**Reading passage**.
'''
Two Christmases: Patriots fans shouldn’t have to pick between Tom Brady and Bill Belichick

Whenever a young child’s parents get divorced, a ton of questions go through the kid’s head.
Whose fault is it? Where am I going to live? How did this happen?
After those initial debates get started, a more superficial thought generally pops into their head:
“Two Christmases.”
Even through such a traumatizing event in their life, that child would have a “positive” that comes around towards the end of each year and usually brings double the usual amount of presents.
It’s fitting that former New England Patriots wide receiver Julian Edelman would bring up that internal conflict when discussing the split between current Patriots head coach Bill Belichick and former Patriots quarterback Tom Brady.
“I feel like a child that had divorced parents,” Edelman said on ‘Inside The NFL’ before the start of the 2021 season. “I feel like the kid. I’m the kid. You don’t love one parent more.”
The same analogy came up a few weeks later, as Belichick and Brady prepared for their first head-to-head battle after Brady’s two-decade tenure with the Patriots.
“It’s like going to a family barbecue…and you’re the step kid. Or you’re like the kid who has divorced parents and your mom and dad are there,” Edelman told reporters before the game. “You don’t know how to react. Are they going to fight? Are they not going to fight?”
That emotional rollercoaster is one that fans across New England have been riding since March of 2020, when Brady officially announced that his “football journey will take place elsewhere” after his contract with the Patriots expired.
>>FROM 2020: ‘My football journey will take place elsewhere’: Tom Brady officially announces departure from Patriots
Brady instead took his talents down to Florida to join the Tampa Bay Buccaneers, ending an era in New England that brought the Patriots a whopping six Super Bowl wins over the course of the Michigan product’s 20 seasons with the team.
TB12 thanked Belichick, Patriots owner Robert Kraft, and all of the teammates, coaches, and executives he worked with along the way. Belichick and Kraft sang Brady’s praises in written statements. There didn’t seem to be any hard feelings, at least publicly, between the two sides.
But, naturally, fans in New England started to take sides.
Those who ride or die with the Patriots stood firmly in Belichick’s corner, opting for the mindset that Brady ditched the team that had loved him for two decades and helped turn him into the greatest quarterback of all time.
'''
**Extracted entries**.
'''
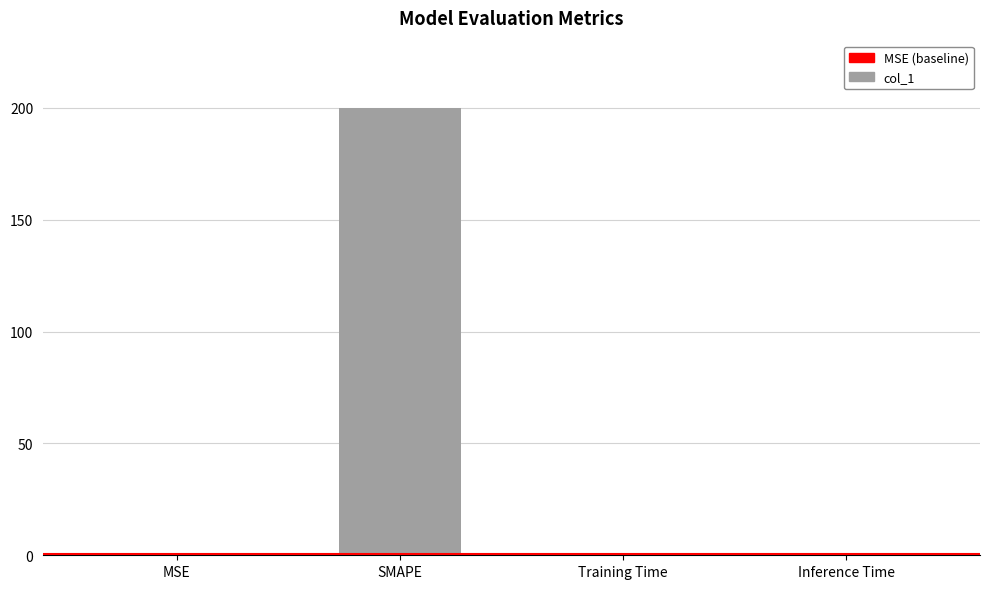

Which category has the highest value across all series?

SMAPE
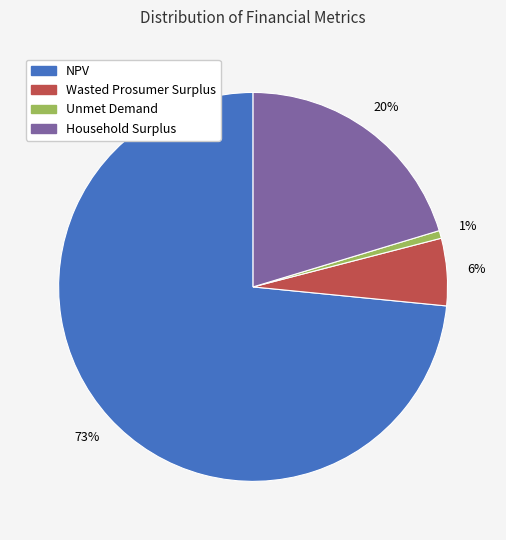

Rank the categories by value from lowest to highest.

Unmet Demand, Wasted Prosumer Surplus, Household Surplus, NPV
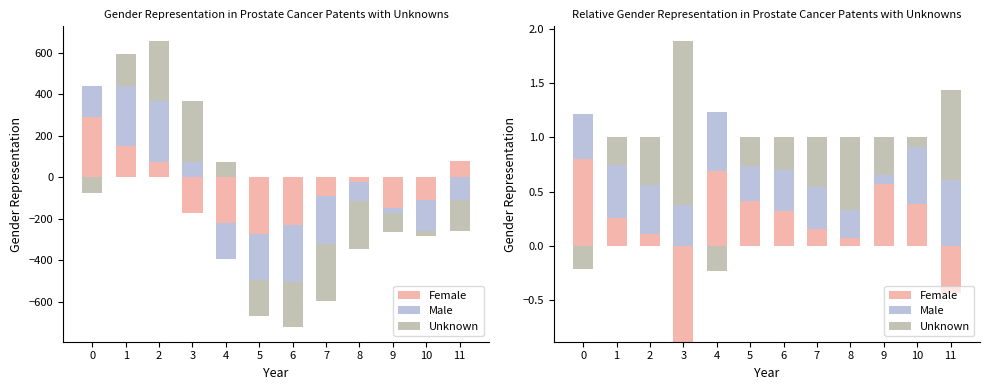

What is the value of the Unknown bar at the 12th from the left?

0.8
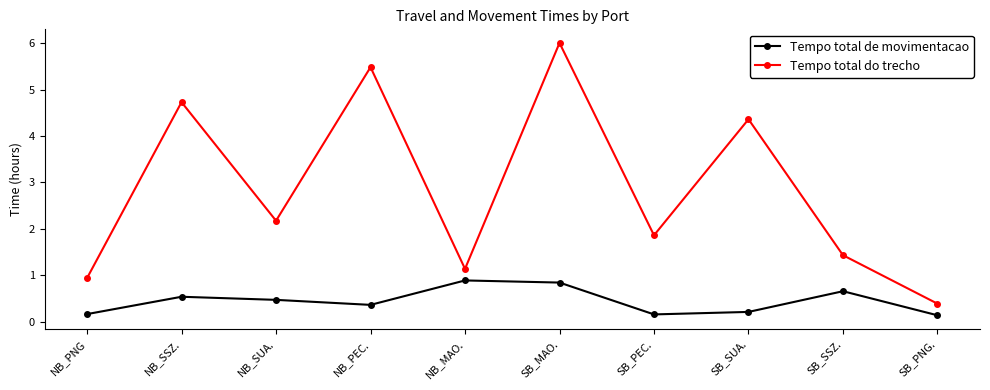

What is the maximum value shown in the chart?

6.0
'''
**Written task A**.
Turn the paragraph beginning "TB12 thanked Belichick" in the Brady and Belichick article into a short bulleted list that keeps its main facts.
**Written task B**.
Reproduce the passage from the Brady and Belichick article starting at "Two Christmases: Patriots" and ending at "the kid’s head.".
You won't need the records.

**Expected output A**.
- Brady thanked Belichick, Patriots owner Robert Kraft, and the teammates, coaches, and executives he worked with.
- Belichick and Kraft praised Brady in written statements.
- Publicly, there didn't seem to be any hard feelings between the two sides.

**Expected output B**.
Two Christmases: Patriots fans shouldn’t have to pick between Tom Brady and Bill Belichick

Whenever a young child’s parents get divorced, a ton of questions go through the kid’s head.